On ne sait pas si l’interrogatrice veut savoir ce qu’il a fait ou subit ou bien percer le mystère de ce corps qui dit ne rien sentir ou encore si elle veut qu’il souffre, absolument.

L’homme fait peur.

Puis

C’est au tour de l’interrogatrice d’être interrogée.
Elle est interrogée par une instance supérieure qui lui demande des comptes sur l’avancée de son interrogatoire.
Le temps semble compté.
Cela fait peur.

L’homme, l’interrogatrice, l’instance supérieure.
4 jours. Pour sortir de là.

Pour entendre peut-être ce glissement, pour chercher à l’entendre.
Pour voir la violence changer de camp au fil du dialogue, passant de l’un à l’autre, qui est violent ?
Qu’est-ce qui est violent ? la souffrance, l’absence de souffrance, le silence sur la souffrance ?

Un spectacle à suspens, empruntant à la série télé autant qu’à Beckett.

Le dispositif de mise en scène sera très simple. Un carré.
Un ring, ou une sorte de ring traversé d’une diagonale imaginaire ou suggérée.
Des lignes, géométrie de l’espace du dialogue.
A chaque bout de la diagonale une chaise.
Le principe étant que les protagonistes se retrouvent d’un côté et de l’autre de la diagonale.
Interrogé ou interrogateur.
On jouera avec « le point de vue » des spectateurs.
L’un de dos interrogé, l’autre de face interrogeant.
Un visage et un dos. Un corps sans visage et un visage plongé dans l’énigme de l’autre.
On jouera des inversions, des changements de positions proprement dites du dialogue.
Comme on ferait tourner un objet sous ses yeux.

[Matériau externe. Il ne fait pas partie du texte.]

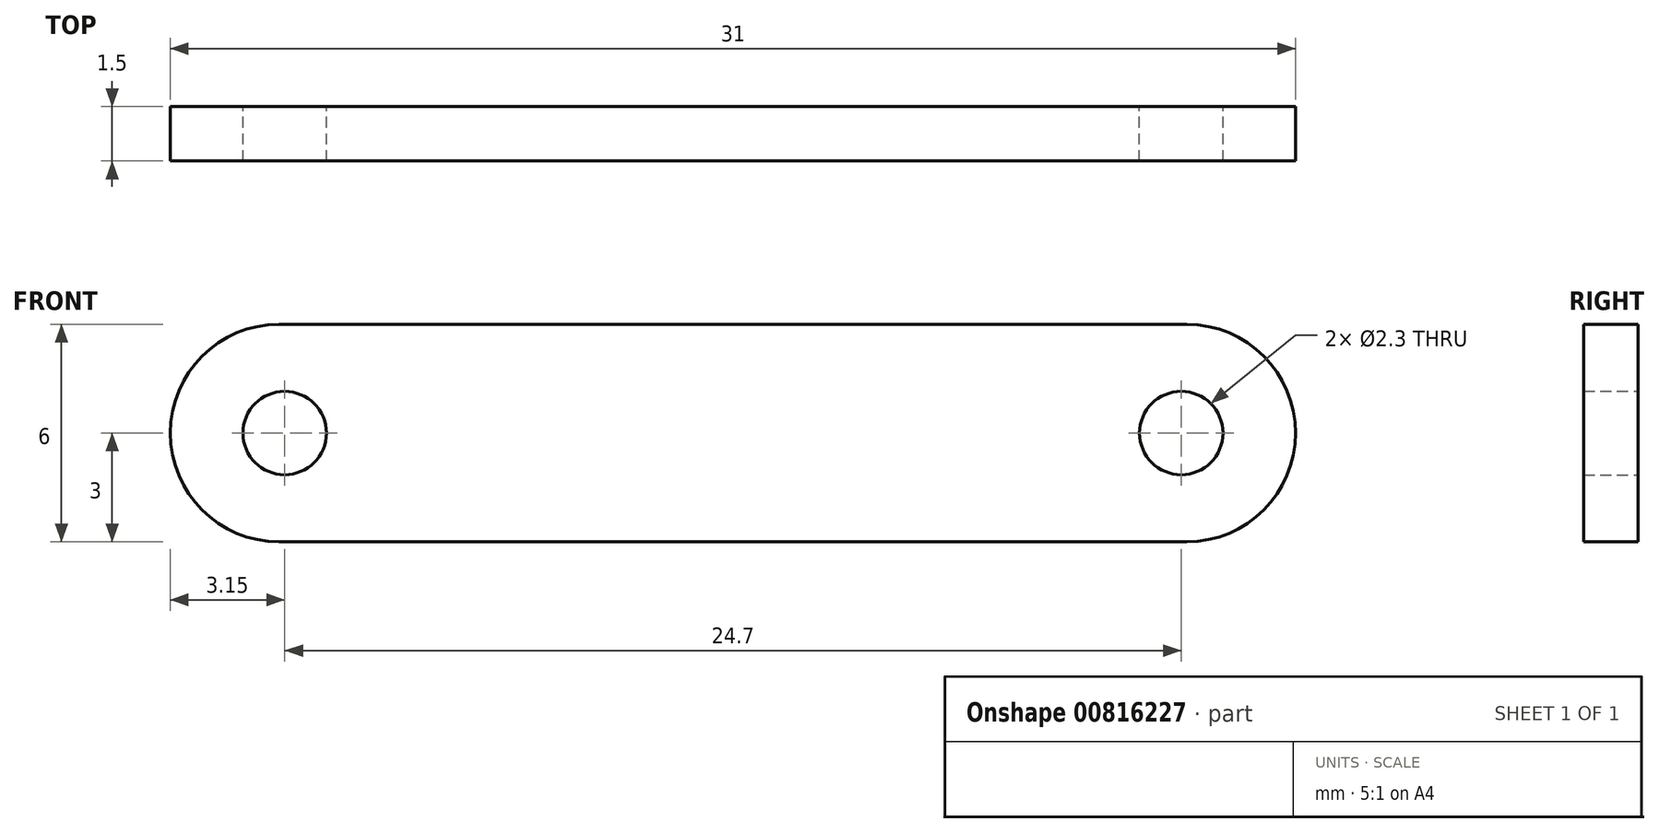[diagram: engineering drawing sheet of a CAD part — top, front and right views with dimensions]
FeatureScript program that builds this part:
annotation { "Feature Type Name" : "Feature", "Feature Type Description" : "" }
export const myFeature = defineFeature(function(context is Context, id is Id, definition is map)
    precondition{}
    {
        {
            var Q0;
            Q0=qCreatedBy(makeId("Front.planeOp"),FACE);
            var sketch = newSketch(context, id + "F0", { "sketchPlane" : qUnion([Q0])});
            skCircle(sketch, "E0", {"center": v(-12.35, 0) * mm, "radius": 1.15 * mm});
            skCircle(sketch, "E1", {"center": v(12.35, 0) * mm, "radius": 1.15 * mm});
            skLineSegment(sketch, "E2.bottom", {"start": v(-12.5, 3) * mm, "end": v(12.5, 3) * mm});
            skLineSegment(sketch, "E2.top", {"start": v(-12.5, -3) * mm, "end": v(12.5, -3) * mm});
            skLineSegment(sketch, "E2.left", {"start": v(-15.5, 0) * mm, "end": v(-15.5, 0) * mm});
            skLineSegment(sketch, "E2.right", {"start": v(15.5, 0) * mm, "end": v(15.5, 0) * mm});
            skPoint(sketch, "E3.visualSharp", {"position": v(15.5, 3) * mm});
            skArc(sketch, "E3.filletArc", {"start": v(15.5, 0) * mm, "mid": v(14.62, 2.12) * mm, "end": v(12.5, 3) * mm});
            skPoint(sketch, "E4.visualSharp", {"position": v(15.5, -3) * mm});
            skArc(sketch, "E4.filletArc", {"start": v(12.5, -3) * mm, "mid": v(14.62, -2.12) * mm, "end": v(15.5, 0) * mm});
            skPoint(sketch, "E5.visualSharp", {"position": v(-15.5, 3) * mm});
            skArc(sketch, "E5.filletArc", {"start": v(-12.5, 3) * mm, "mid": v(-14.62, 2.12) * mm, "end": v(-15.5, 0) * mm});
            skPoint(sketch, "E6.visualSharp", {"position": v(-15.5, -3) * mm});
            skArc(sketch, "E6.filletArc", {"start": v(-15.5, 0) * mm, "mid": v(-14.62, -2.12) * mm, "end": v(-12.5, -3) * mm});
            skSolve(sketch);
        }
        {
            var Q0;
            Q0=makeQuery(id+"F0.imprint","IMPRINT",FACE,{"disambiguationData":[TD([[makeQuery(id+"F0.imprint","IMPRINT",EDGE,{"derivedFrom":sQuery(id+"F0.wireOp",EDGE,"E0")}),-1.0]])]});
            extrude(context, id + "F1", {"entities" : qUnion([Q0]), "depth" : 1.5 * mm, "offsetDistance" : 25 * mm});
        }
    });
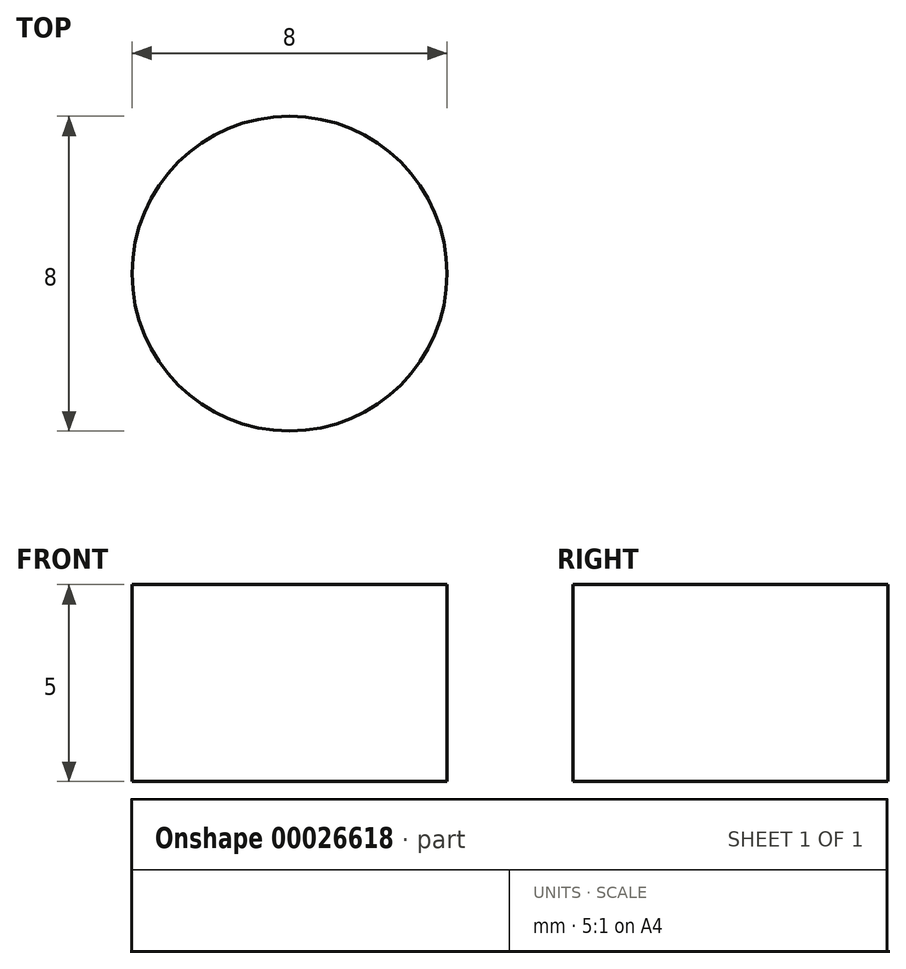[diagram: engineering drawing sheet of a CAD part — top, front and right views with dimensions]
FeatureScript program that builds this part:
annotation { "Feature Type Name" : "Feature", "Feature Type Description" : "" }
export const myFeature = defineFeature(function(context is Context, id is Id, definition is map)
    precondition{}
    {
        {
            var Q0;
            Q0=qCreatedBy(makeId("Top.planeOp"),FACE);
            var sketch = newSketch(context, id + "F0", { "sketchPlane" : qUnion([Q0])});
            skCircle(sketch, "E0", {"center": v(0, 0) * mm, "radius": 4 * mm});
            skSolve(sketch);
        }
        {
            var Q0;
            Q0 = qSketchRegion(id + "F0", true);
            extrude(context, id + "F1", {"entities" : qUnion([Q0]), "depth" : 5 * mm});
        }
    });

Peu d’images, que celles, intérieures, qui viendront cerner le spectateur percevant ce qui dépasse des répliques et les déborde.

Des noirs très brefs qui viendront couper et relancer le dialogue. Des solitudes épinglées. Des échappées de bouffonneries.
Une impression de noir et blanc.

Habitant les noirs, un bruit continu de milliers de frappes de claviers d’ordinateurs. Comme une musique.

La vie, au milieu. La vie.

« A demain » est le prolongement d’une commande d’écriture de 30 minutes, créée aux Subsistances en 2007.
L’envie de poursuivre, de donner une suite à ce texte est là depuis longtemps.